Dia pergi begitu saja, seorang perawat datang dan memberitahu mamah untuk mengurus administrasi ayah.
Aku sendiri tidak bisa membantu apa-apa masalah biaya rumah sakit ayah, aku cuma anak kuliahan yang masih di sokong oleh orang tua.
Kulihat mamah sibuk menelepon seseorang, sepertinya keuangan keluargaku semakin terpuruk karena habis untuk biaya pengobatan ayah.

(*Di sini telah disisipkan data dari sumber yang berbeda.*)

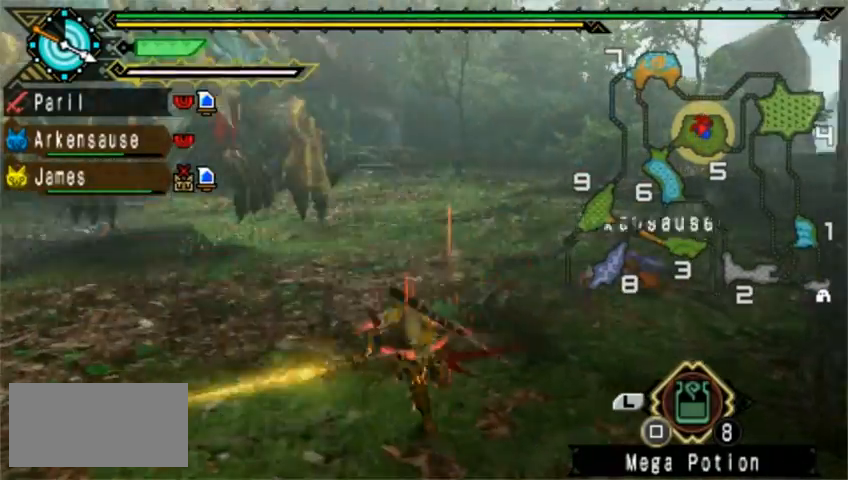
Gameplay with a controller (PlayStation layout); each line is a JSON object with the inputs held at the frame after it. "events" lists button and stick changes between this image and that frame as [ms after this image, input, new state], when the widget could be followed in between. Not read: L2 L3 R1 R2 R3 right_stick.
{"buttons": [], "left_stick": "down-left", "events": [[160, "L1", "down"], [240, "DPAD_LEFT", "down"], [240, "L1", "up"], [360, "DPAD_LEFT", "up"]]}
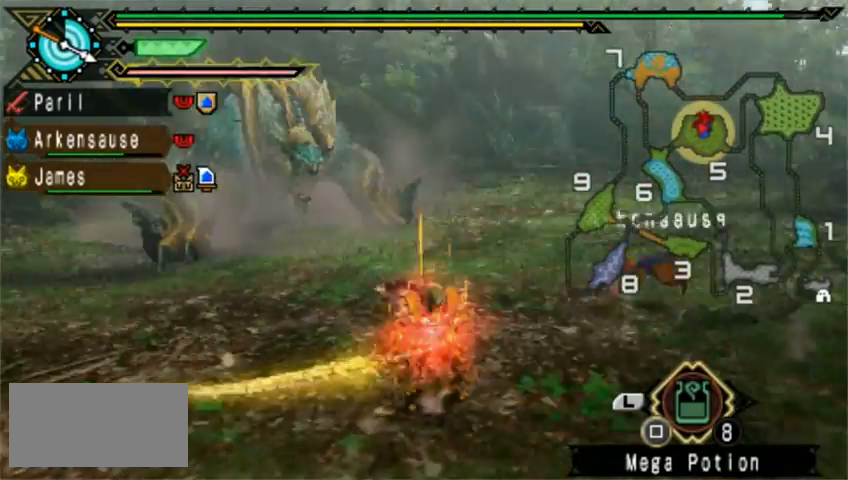
{"buttons": [], "left_stick": "down-left", "events": []}
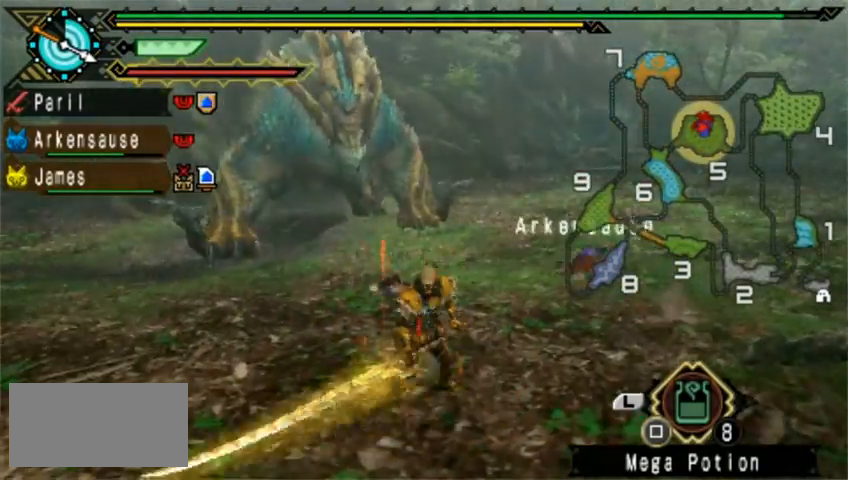
{"buttons": ["DPAD_RIGHT"], "left_stick": "down-left"}
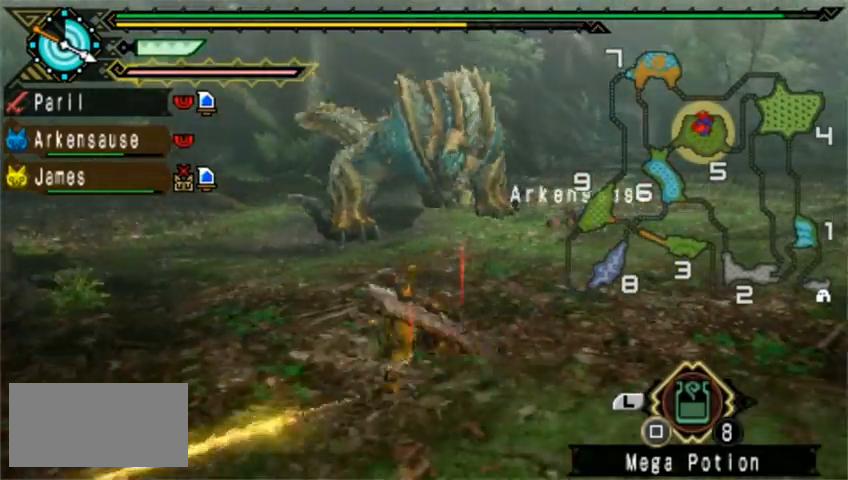
{"buttons": [], "left_stick": "down-left", "events": [[200, "DPAD_RIGHT", "up"]]}
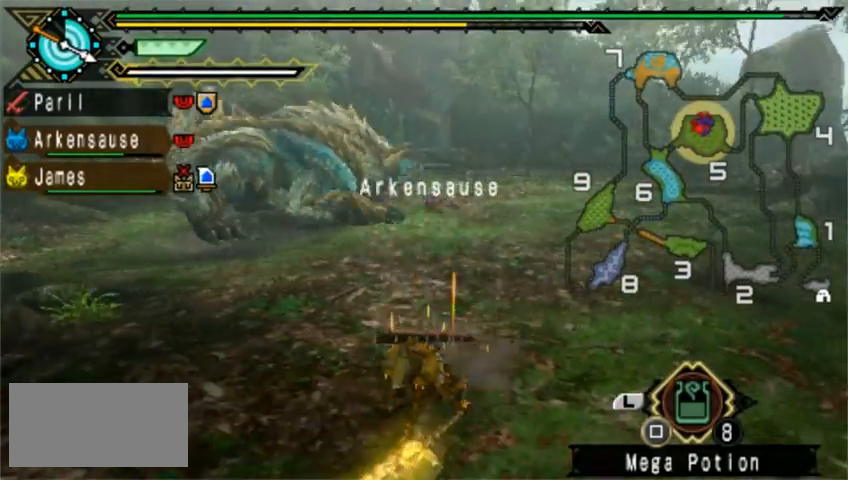
{"buttons": [], "left_stick": "down-left", "events": []}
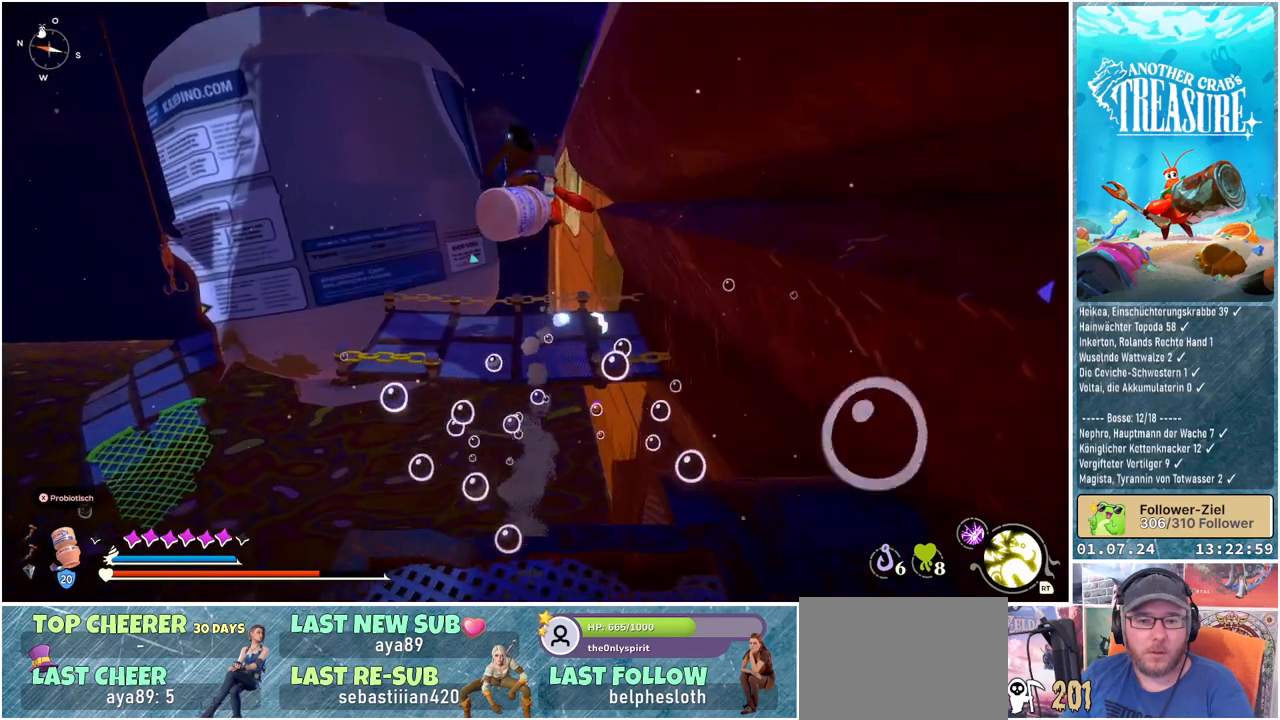
Gameplay with a controller (Xbox layout); each line is a JSON object with the inputs held at the frame after it. "events" lists button and stick changes between this image and that frame as [ms after this image, input, new state], when the widget could be followed in between.
{"buttons": ["A", "B"], "left_stick": "up", "right_stick": "center", "events": []}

Kak Raras? Dia pergi meninggalkan rumah dan tinggal di kos-kosan. Entah apa yang ayah dan kak Raras bicarakan, tapi sepertinya ayah mengizinkan putri sulungnya hidup mandiri.
Ada rasa kesal dan iri, aku juga ingin hidup mandiri dan bebas dari kepura-puraan ini. Aku selalu berpura-pura menjadi anak yang lembut dan santun untuk bisa membanggakan ayah dan mamah, tapi terkadang aku lelah. Aku juga ingin menjadi diri sendiri.
Kehidupan bebas juga ingin aku dapatkan, tapi aku masih bergantung pada orang tua, jelas aku tidak bisa menuntut banyak.
.
.
.
__ADS_1
Tbc.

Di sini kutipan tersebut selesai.